The new national standardised assessment regime in Scotland will cost £3.4 million to deliver this year, exceeding original estimates by more than a million pounds - and costing more than three times the amount councils used to spend on standardised tests annually.

A Tes Scotland investigation has also revealed that the tests have cost a total of £1.2 million to develop, meaning the bill for the literacy and numeracy assessments will hit at least £4.6 million by the end of the school year in July. The true cost will be higher because the total excludes an additional 20 per cent for value-added tax.

Before the introduction of the national approach, Scottish councils spent more than £1 million on standardised assessment, a figure revealed by a Tes Scotland survey of 27 of the country’s 32 local authorities in 2015 (“Scotland’s £1 million plus bill for primary tests”, 12 June 2015).

The costs revealed today have been attacked by opposition politicians and the EIS teaching union, which says teachers “retain serious reservations regarding the educational value of National Standardised Assessments”.

Meanwhile, a primary headteacher says that the P1 tests are too difficult, caused the five-year-olds in her primary school anxiety and stress, and took a month to complete because children needed one-on-one support.

Concerns have also been raised about whether schools have the computers to deliver the tests. Scottish Greens education spokesman Ross Greer says that funds raised by parents at a school in his constituency had been used to buy devices for pupils to use to sit the tests.

‘Dogged by delays’

The new national assessments in literacy and numeracy are being introduced this year for pupils in P1, P4, P7 and S3. When the tender for the contract to deliver the tests went out, it estimated the cost would be £10 million over five years. Now, the government is saying the cost of the contract is expected to be “around £9 million over three years”. But the figures uncovered by Tes Scotland reveal half of that budget has already been spent.
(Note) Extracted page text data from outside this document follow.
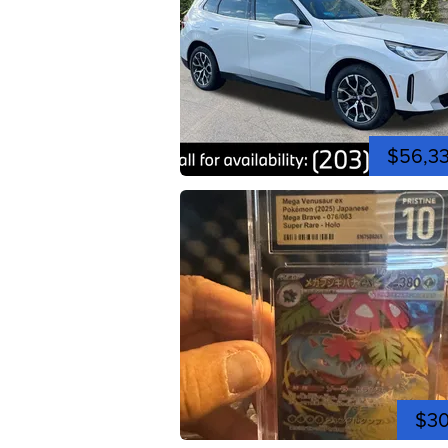
$56,3
$3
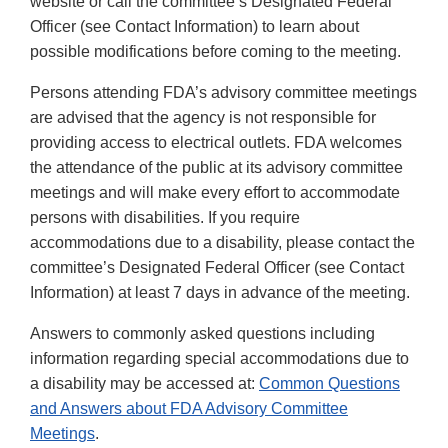
website or call the committee’s Designated Federal
Officer (see Contact Information) to learn about
possible modifications before coming to the meeting.
Persons attending FDA’s advisory committee meetings
are advised that the agency is not responsible for
providing access to electrical outlets. FDA welcomes
the attendance of the public at its advisory committee
meetings and will make every effort to accommodate
persons with disabilities. If you require
accommodations due to a disability, please contact the
committee’s Designated Federal Officer (see Contact
Information) at least 7 days in advance of the meeting.
Answers to commonly asked questions including
information regarding special accommodations due to
a disability may be accessed at:
Common Questions
and Answers about FDA Advisory Committee
Meetings
.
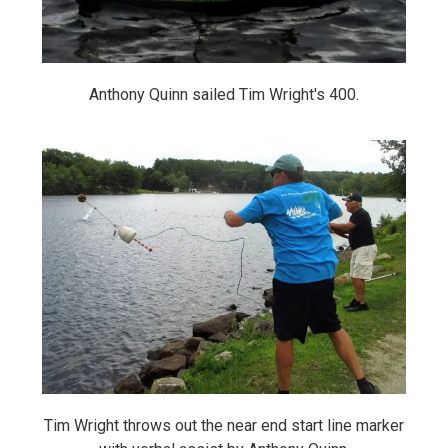
Anthony Quinn sailed Tim Wright's 400.
Tim Wright throws out the near end start line marker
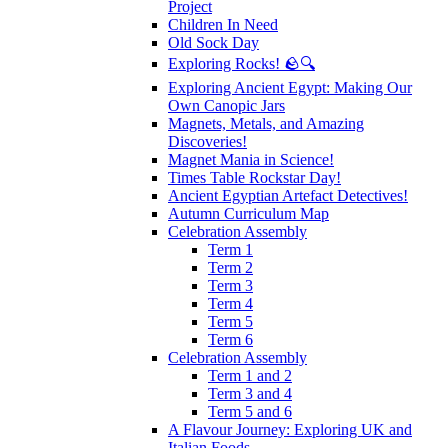
Project
Children In Need
Old Sock Day
Exploring Rocks! 🪨🔍
Exploring Ancient Egypt: Making Our
Own Canopic Jars
Magnets, Metals, and Amazing
Discoveries!
Magnet Mania in Science!
Times Table Rockstar Day!
Ancient Egyptian Artefact Detectives!
Autumn Curriculum Map
Celebration Assembly
Term 1
Term 2
Term 3
Term 4
Term 5
Term 6
Celebration Assembly
Term 1 and 2
Term 3 and 4
Term 5 and 6
A Flavour Journey: Exploring UK and
Italian Foods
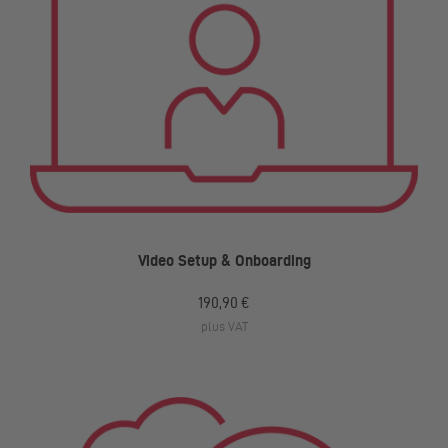
Video Setup & Onboarding
190,90 €
plus VAT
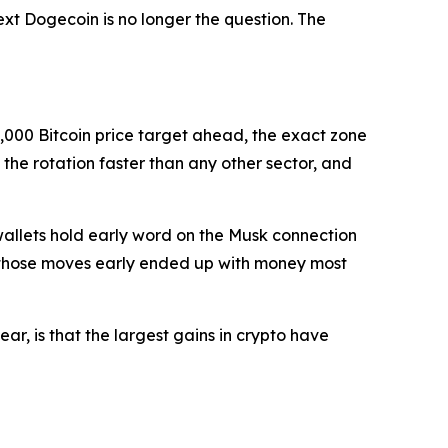
ext Dogecoin is no longer the question. The
0,000 Bitcoin price target ahead, the exact zone
the rotation faster than any other sector, and
 wallets hold early word on the Musk connection
ht those moves early ended up with money most
ear, is that the largest gains in crypto have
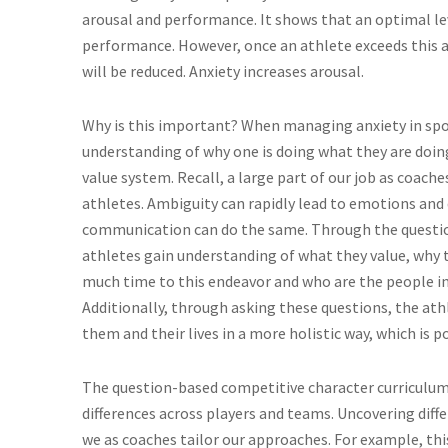
arousal and performance. It shows that an optimal lev
performance. However, once an athlete exceeds this a
will be reduced. Anxiety increases arousal.
Why is this important? When managing anxiety in sport
understanding of why one is doing what they are doin
value system. Recall, a large part of our job as coach
athletes. Ambiguity can rapidly lead to emotions and d
communication can do the same. Through the questio
athletes gain understanding of what they value, why 
much time to this endeavor and who are the people in
Additionally, through asking these questions, the at
them and their lives in a more holistic way, which is
The question-based competitive character curriculum
differences across players and teams. Uncovering diffe
we as coaches tailor our approaches. For example, th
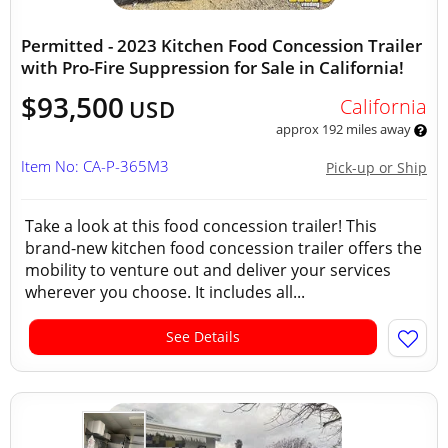
Permitted - 2023 Kitchen Food Concession Trailer
with Pro-Fire Suppression for Sale in California!
$93,500
California
USD
approx 192 miles away
Item No: CA-P-365M3
Pick-up or Ship
Take a look at this food concession trailer! This
brand-new kitchen food concession trailer offers the
mobility to venture out and deliver your services
wherever you choose. It includes all...
See Details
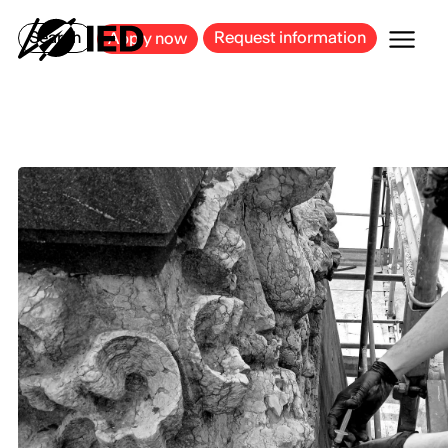
MILAN
BARCELONA
BILBAO
CAGLIARI
FLORENCE
ROME
Search
Request information
Apply now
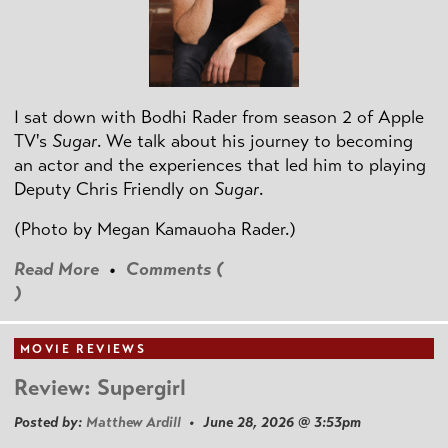
I sat down with Bodhi Rader from season 2 of Apple
TV's
Sugar
. We talk about his journey to becoming
an actor and the experiences that led him to playing
Deputy Chris Friendly on
Sugar
.
(Photo by
Megan Kamauoha Rader.)
Read More
•
Comments (
)
MOVIE REVIEWS
Review: Supergirl
Posted by:
Matthew Ardill
• June 28, 2026 @ 3:53pm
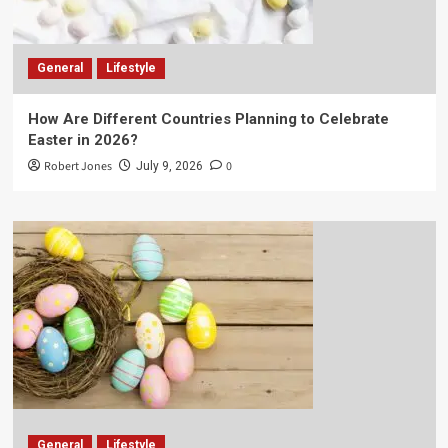
General
Lifestyle
How Are Different Countries Planning to Celebrate
Easter in 2026?
Robert Jones
0
July 9, 2026
General
Lifestyle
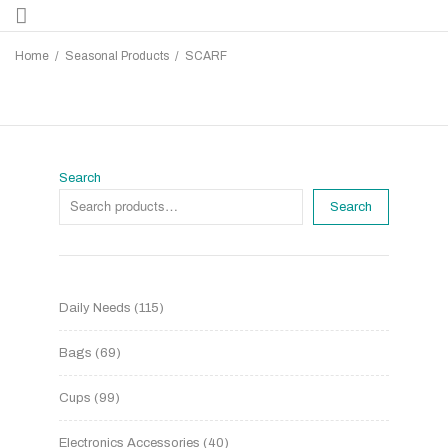
Home
/
Seasonal Products
/
SCARF
Search
Search
Daily Needs
115
Bags
69
Cups
99
Electronics Accessories
40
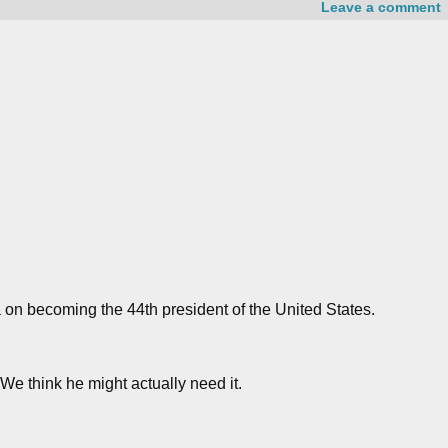
Leave a comment
on becoming the 44th president of the United States.
We think he might actually need it.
Scottish Labour education spokesman Iain Gray says the government’s standardised assessments have been “a shambles from beginning to end”.

He adds: “They have been dogged by delays and ambiguity about their purpose, structure, statistical validity and whether results will be published. Now we see that the costs have escalated yet again. The sad fact is that these millions of pounds will do nothing to close the attainment gap, since testing will only describe the problem we already know exits. This is an ill-thought-out policy that is now being badly delivered at a very high cost.”

Greer is calling on the government to “think again” when it comes to standardised assessment. He says that under-resourced teachers in understaffed schools will find it frustrating to see millions spent on a “clearly inappropriate” assessment system.

He continues: “This figure will not even include the hidden costs of introducing the assessments. I spoke to a school PTA recently who had to fundraise to purchase the devices their school needed to actually carry out the assessments, a clearly farcical situation for essential equipment.”

An EIS spokesman says: “Teachers across Scotland retain serious reservations regarding the educational value of National Standardised Assessments, so the news that they are costing even more than anticipated will do nothing to assuage these concerns. While the EIS offers full support to initiatives aiming to tackle the impact of poverty on pupil attainment, we remain to be convinced of any particular value that NSAs will bring to the learning experience of pupils in our schools.”

Professor Gordon Stobart, an assessment expert based in England, predicted in 2015 that four things would happen if Scotland introduced national assessments - one of them was that they would be expensive.

A senior research fellow at the University of Oxford’s Centre for Educational Assessment and emeritus professor at the UCL Institute of Education in London, Stobart also said that the tests would become an accountability measure, the curriculum would narrow and schools would try to play the system.

Commenting this week on the figures obtained by Tes Scotland, he says: “There will be lots of promises about what can be done at what price - you get the contract by bidding low - but as soon as you get going there will be bits added. It’s a bit like when you have building work done - you suddenly find other things need doing as well and the costs begin to rise.”

A Scottish government spokeswoman says that the cost of this contract “is expected to be around £9 million over three years”. She adds: “Scottish National Standardised Assessments were successfully rolled out to schools on time and within this budget - and we have robust processes in place to keep a tight rein on activity, costs and risks to secure the best value we can for the taxpayer.”